Kevin Campbell | November 9, 2020
It would be an understatement to say that today’s CIO is unfamiliar with risk! I am confident that if IT risk was low on the priority list at the beginning of 2020 it is now firmly positioned at the top or very close to the top of the list today. Pandemics certainly have a way of re-prioritizing things for you!
But IT risk is not new. Caren Shiozaki, a fellow Fellow and superb CIO and leader, presented a series of articles last month on cyber-security, probably the most poignant topic today that illustrates risk in our digital world. Cyber-security aside, IT risk has been and presently surrounds us in practically everything we do as IT professionals and that IT risk translates very clearly into business risk. …and business risk is the language each CIO must master as we speak to our company’s executive management team and/or Board of Directors.

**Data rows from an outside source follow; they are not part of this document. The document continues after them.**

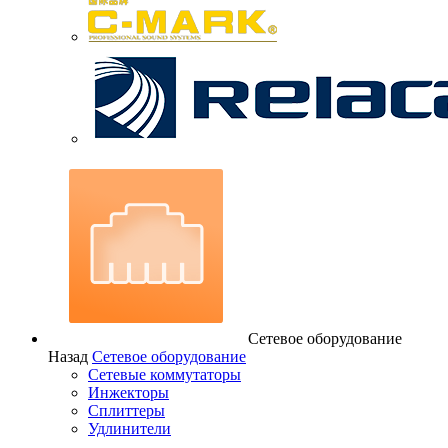
Сетевое оборудование
Назад
Сетевое оборудование
Сетевые коммутаторы
Инжекторы
Сплиттеры
Удлинители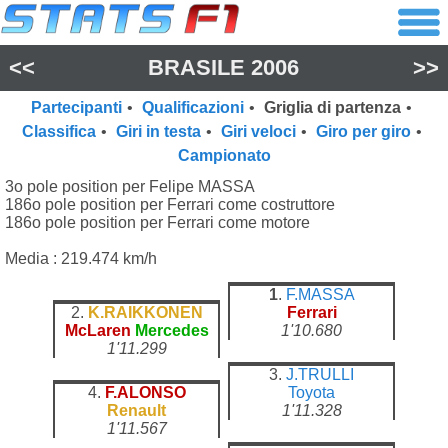
<<
BRASILE 2006
>>
Partecipanti
•
Qualificazioni
•
Griglia di partenza
•
Classifica
•
Giri in testa
•
Giri veloci
•
Giro per giro
•
Campionato
3o pole position per Felipe MASSA
186o pole position per Ferrari come costruttore
186o pole position per Ferrari come motore
Media : 219.474 km/h
1
.
F.MASSA
2.
K.RAIKKONEN
Ferrari
McLaren
Mercedes
1'10.680
1'11.299
3.
J.TRULLI
4.
F.ALONSO
Toyota
Renault
1'11.328
1'11.567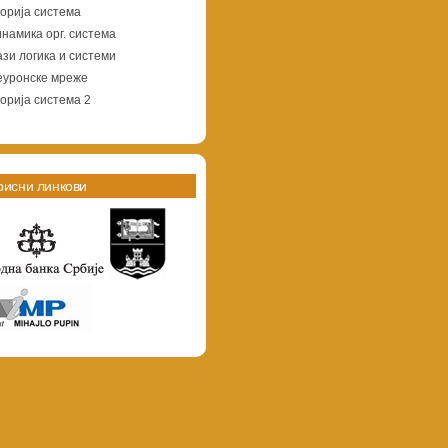
орија система
намика орг. система
зи логика и системи
еуронске мреже
орија система 2
рисни линкови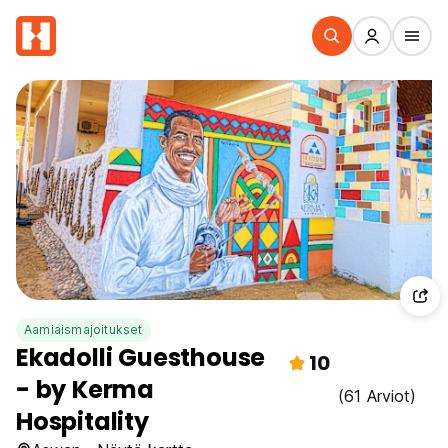
Aamiaismajoitukset
Ekadolli Guesthouse
10
- by Kerma
(61 Arviot)
Hospitality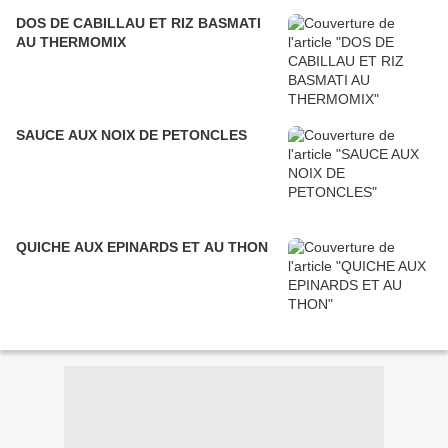
DOS DE CABILLAU ET RIZ BASMATI
AU THERMOMIX
SAUCE AUX NOIX DE PETONCLES
QUICHE AUX EPINARDS ET AU THON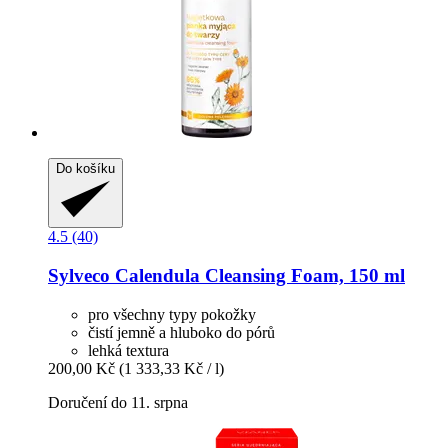
Do košíku
4.5 (40)
Sylveco
Calendula Cleansing Foam, 150 ml
pro všechny typy pokožky
čistí jemně a hluboko do pórů
lehká textura
200,00 Kč
(1 333,33 Kč / l)
Doručení do 11. srpna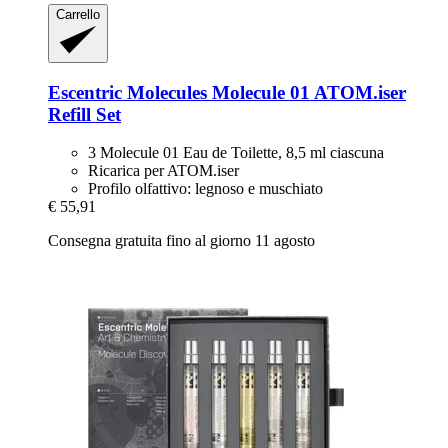
Carrello
Escentric Molecules
Molecule 01 ATOM.iser
Refill Set
3 Molecule 01 Eau de Toilette, 8,5 ml ciascuna
Ricarica per ATOM.iser
Profilo olfattivo: legnoso e muschiato
€ 55,91
Consegna gratuita fino al giorno 11 agosto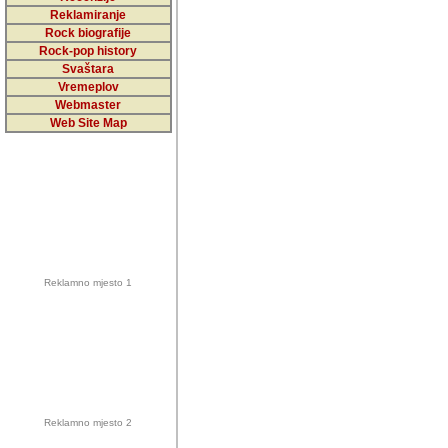
5,000 podstra
Reklamiranje
Rock biografije
da ga temelji
Rock-pop history
vrijednosti kojima smo sv
Svaštara
Vremeplov
Sretan sam da sam u protek
Webmaster
muzicare, svjedociti njih
Web Site Map
muzickim dogadjajima... Sr
mnogi saradnici koji su
doprinosili vrijednosti i v
sam da je i moj web hostin
imala razumijevanja za 
Reklamno mjesto 1
mnogobrojnim posjetitelj
Music, koji ste ga posjeciv
ovoga (nemalog) rada. Hva
Autor: Dragutin Matoševic,
Barikada (INT) - Backstage
Reklamno mjesto 2
Barikada -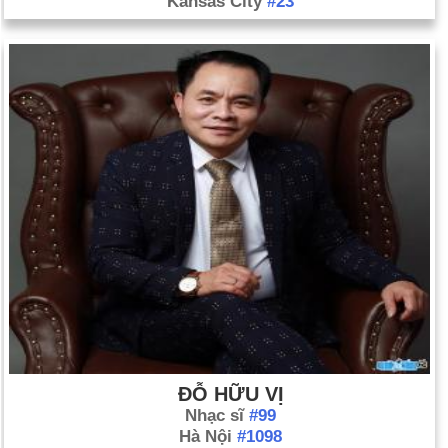
Kansas City
#23
ĐỖ HỮU VỊ
Nhạc sĩ
#99
Hà Nội
#1098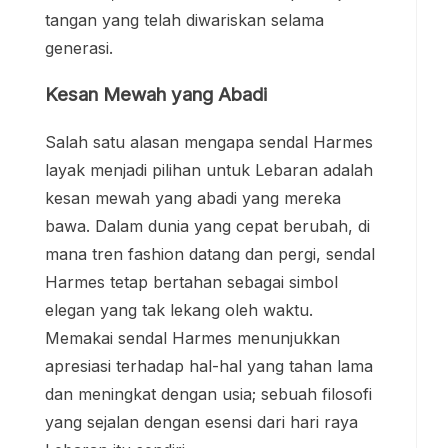
tangan yang telah diwariskan selama
generasi.
Kesan Mewah yang Abadi
Salah satu alasan mengapa sendal Harmes
layak menjadi pilihan untuk Lebaran adalah
kesan mewah yang abadi yang mereka
bawa. Dalam dunia yang cepat berubah, di
mana tren fashion datang dan pergi, sendal
Harmes tetap bertahan sebagai simbol
elegan yang tak lekang oleh waktu.
Memakai sendal Harmes menunjukkan
apresiasi terhadap hal-hal yang tahan lama
dan meningkat dengan usia; sebuah filosofi
yang sejalan dengan esensi dari hari raya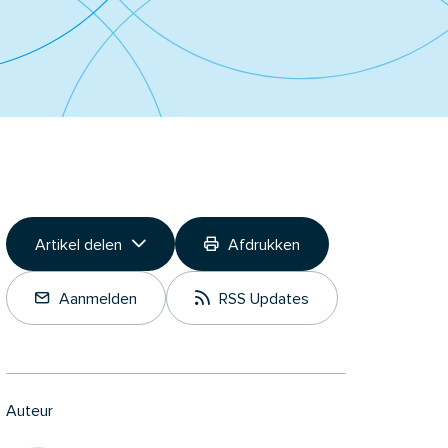
Artikel delen
Afdrukken
Link kopiëren
Aanmelden
RSS Updates
Deel op LinkedIn
Auteur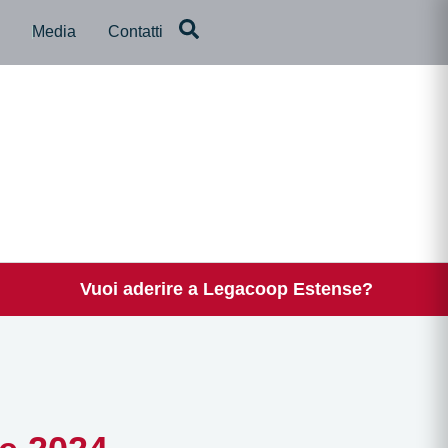
a
Media
Contatti
Vuoi aderire a Legacoop Estense?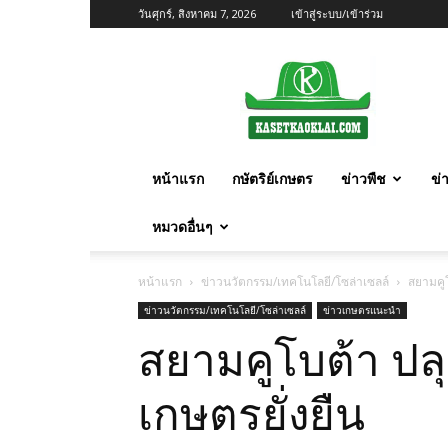
วันศุกร์, สิงหาคม 7, 2026
เข้าสู่ระบบ/เข้าร่วม
เกษตร
ก้าว
ไกล
หน้าแรก
กษัตริย์เกษตร
ข่าวพืช
ข่
หมวดอื่นๆ
หน้าแรก
ข่าวนวัตกรรม/เทคโนโลยี/โซล่าเซลล์
สยามคูโ
ข่าวนวัตกรรม/เทคโนโลยี/โซล่าเซลล์
ข่าวเกษตรแนะนำ
สยามคูโบต้า ปล
เกษตรยั่งยืน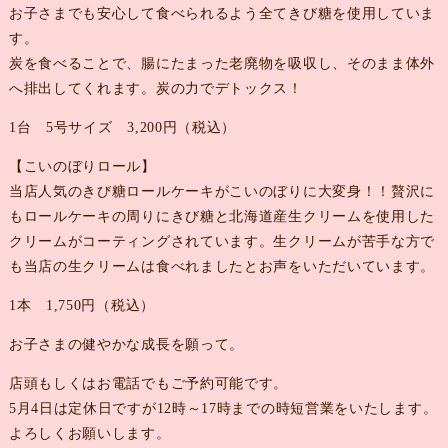
お子さまでも安心して食べられるよう全てきび糖を使用していま
す。
炭を食べることで、腸にたまった老廃物を吸収し、そのまま体外
へ排出してくれます。炭の力でデトックス！
1台 5号サイズ 3,200円（税込）
【こいのぼりロール】
当店人気のきび糖ロールケーキがこいのぼりに大変身！！贅沢に
もロールケーキの周りにきび糖と北海道産生クリームを使用した
クリームがコーティングされています。生クリームが苦手な方で
も当店の生クリームは食べれましたとお声をいただいています。
1本 1,750円（税込）
お子さまの健やかな成長を願って。
店頭もしくはお電話でもご予約可能です。
5月4日は定休日ですが12時～17時までの時短営業をいたします。
よろしくお願いします。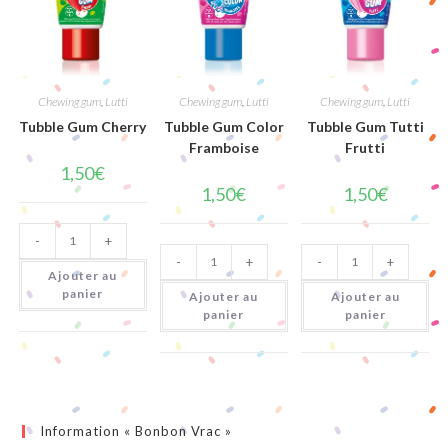
Chewing gum
,
Lutti
Chewing gum
,
Lutti
Chewing gum
,
Lutti
Tubble Gum Cherry
Tubble Gum Color
Tubble Gum Tutti
Framboise
Frutti
1,50
€
1,50
€
1,50
€
quantité
-
+
de
quantité
quantité
Tubble
-
+
-
+
de
de
Gum
Ajouter au
Tubble
Tubble
Cherry
Gum
Gum
panier
Ajouter au
Ajouter au
Color
Tutti
panier
panier
Framboise
Frutti
Information « Bonbon Vrac »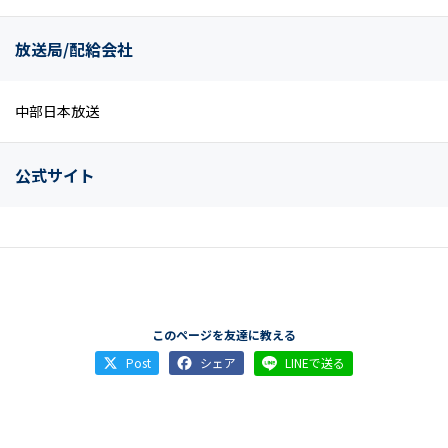
放送局/配給会社
中部日本放送
公式サイト
このページを友達に教える
Post
シェア
LINEで送る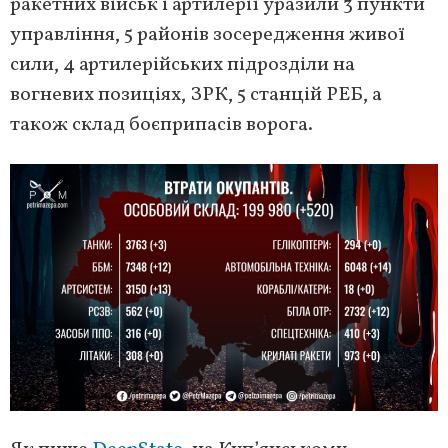
ракетних військ і артилерії уразили 3 пункти
управління, 5 районів зосередження живої
сили, 4 артилерійських підрозділи на
вогневих позиціях, ЗРК, 5 станцій РЕБ, а
також склад боєприпасів ворога.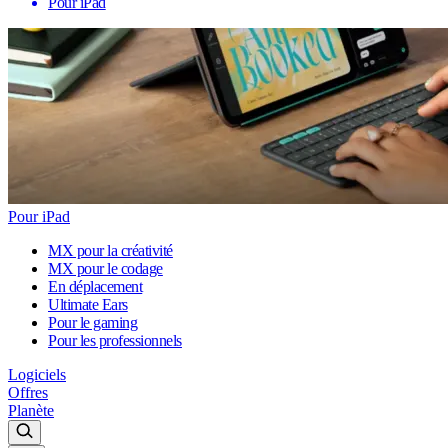
Pour iPad
Pour iPad
MX pour la créativité
MX pour le codage
En déplacement
Ultimate Ears
Pour le gaming
Pour les professionnels
Logiciels
Offres
Planète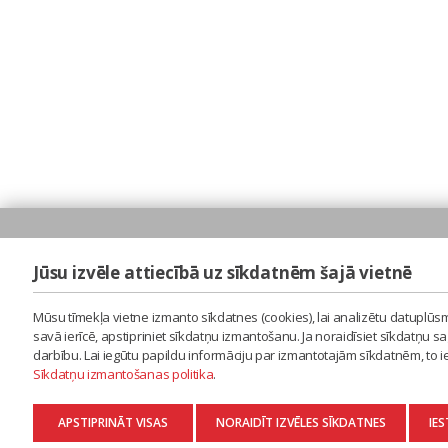
Jūsu izvēle attiecībā uz sīkdatnēm šajā vietnē
Mūsu tīmekļa vietne izmanto sīkdatnes (cookies), lai analizētu datuplūsm
savā ierīcē, apstipriniet sīkdatņu izmantošanu. Ja noraidīsiet sīkdatņu 
darbību. Lai iegūtu papildu informāciju par izmantotajām sīkdatnēm, to 
Sīkdatņu izmantošanas politika
.
APSTIPRINĀT VISAS
NORAIDĪT IZVĒLES SĪKDATNES
IES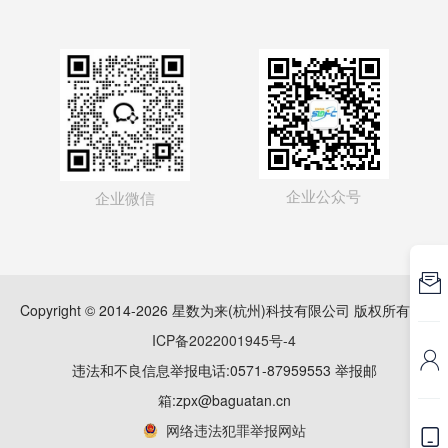
企业公众号
企业微信

Copyright © 2014-2026 星数为来(杭州)科技有限公司 版权所有
浙
ICP备2022001945号-4

违法和不良信息举报电话:0571-87959553 举报邮
箱:zpx@baguatan.cn
网络违法犯罪举报网站
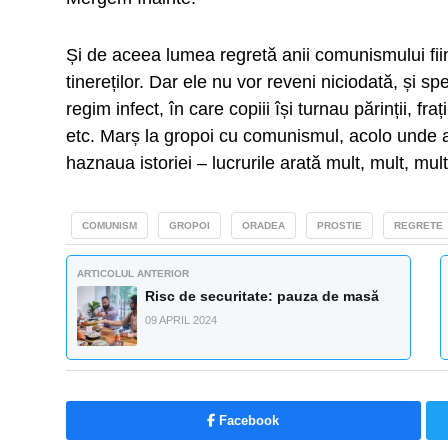
Și de aceea lumea regretă anii comunismului fiind
tinereților. Dar ele nu vor reveni niciodată, și s
regim infect, în care copiii își turnau părinții, frați
etc. Marș la gropoi cu comunismul, acolo unde apa
haznaua istoriei – lucrurile arată mult, mult, mu
COMUNISM
GROPOI
ORADEA
PROSTIE
REGRETE
ARTICOLUL ANTERIOR
Risc de securitate: pauza de masă
09 APRIL 2024
Facebook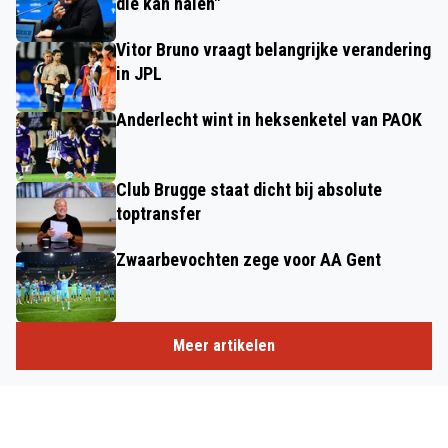
die kan halen"
Vitor Bruno vraagt belangrijke verandering
in JPL
Anderlecht wint in heksenketel van PAOK
Club Brugge staat dicht bij absolute
toptransfer
Zwaarbevochten zege voor AA Gent
Meer artikelen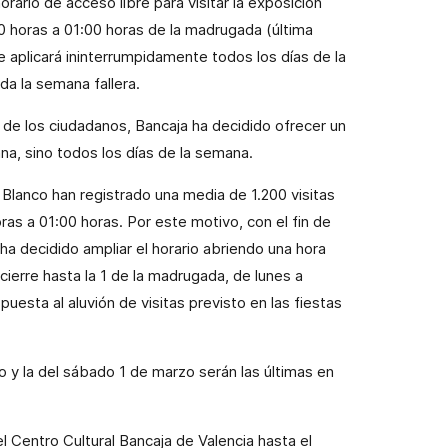
rario de acceso libre para visitar la exposición
0 horas a 01:00 horas de la madrugada (última
se aplicará ininterrumpidamente todos los días de la
ida la semana fallera.
de los ciudadanos, Bancaja ha decidido ofrecer un
na, sino todos los días de la semana.
Blanco han registrado una media de 1.200 visitas
ras a 01:00 horas. Por este motivo, con el fin de
se ha decidido ampliar el horario abriendo una hora
cierre hasta la 1 de la madrugada, de lunes a
esta al aluvión de visitas previsto en las fiestas
o y la del sábado 1 de marzo serán las últimas en
l Centro Cultural Bancaja de Valencia hasta el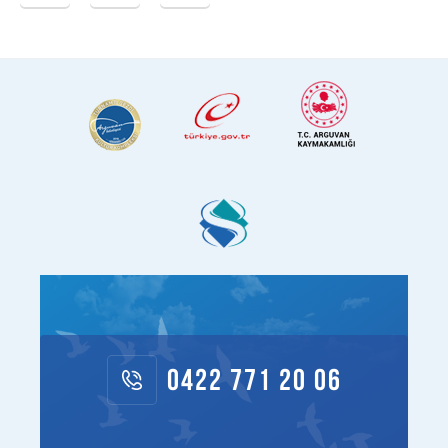
0422 771 20 06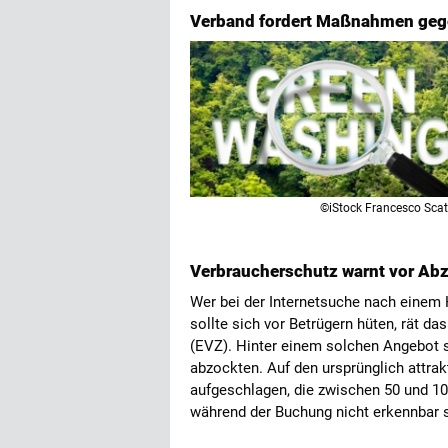
Verband fordert Maßnahmen geg
©iStock Francesco Sca
Verbraucherschutz warnt vor Ab
Wer bei der Internetsuche nach einem 
sollte sich vor Betrügern hüten, rät 
(EVZ). Hinter einem solchen Angebot s
abzockten. Auf den ursprünglich attrak
aufgeschlagen, die zwischen 50 und 1
während der Buchung nicht erkennbar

Experienced CIOs know – as evidenced by the many skinned knees and scars that we carry – that it would be unwise to walk into a Board meeting and start off a presentation on IT risk by stating, “An exposure exists with our firewalls going EOL in 3 months. We would be unable to geo-fence any URL originating from a domain not already white-listed within our ASA configuration tables.” Accurate statement? Sure. Understandable by the average Board member? Not a chance. …and at the end of the day the CIO exits the meeting and wonders why the IT Department did not get the funds they were requesting for such an obvious risk exposure.
So, once again, the lesson is learned: the language of IT does not translate into the language of the Board, or even the business. To have meaningful discussions every CIO must be able to translate the IT topic du-jour to the language of business and in doing so discuss the particulars of the topic in that vernacular. This is especially true when discussing the very nebulous topic of RISK.
One key to presenting any type of risk to your business colleagues is by using a common set of vocabulary and a common yardstick to measure one risk against another. This is obviously common sense, but how many times is it overlooked? One of my favorite sayings is, “Never overlook the obvious.” However when organizations address risk there always seems to be a disconnect between how risk is identified, interpreted, measured, and how it is ranked by each line of business, each department, and each discipline. I propose that these disconnects are directly related to inadequately establishing that common understanding of terms and not establishing a common, measurable scale (the “yardstick”) to compare all risks and to easily prioritize that which is most impactful to a business. Simple enough, but I predict a disproportionately large amount of time will be spent among all the participants initiating any risk management effort to establish that common vocabulary and yardstick.
If your thought right now is that your company already does this and produces the annual Risk Register Traffic-Light Report, then please reconsider. No Board member or CEO wishes to be presented with an 18 page report containing 112 risks where the first 28 have a small, red traffic-light image next to them. They are all critical and they all must be done. Why? Well, we don’t know but they do have a small image of a red traffic light next to them!
Put yourself in the shoes of that CEO. What they need to know is the quantifiable impact of that risk to the business if no action is taken. What will be the level of pain to the company? How do IT risks compare to all other discipline risks? Which do we address first?
Key questions, all. Next week I provide some thoughts on risk quantification. Stay tuned.
…and one more request: No more traffic light reports, please!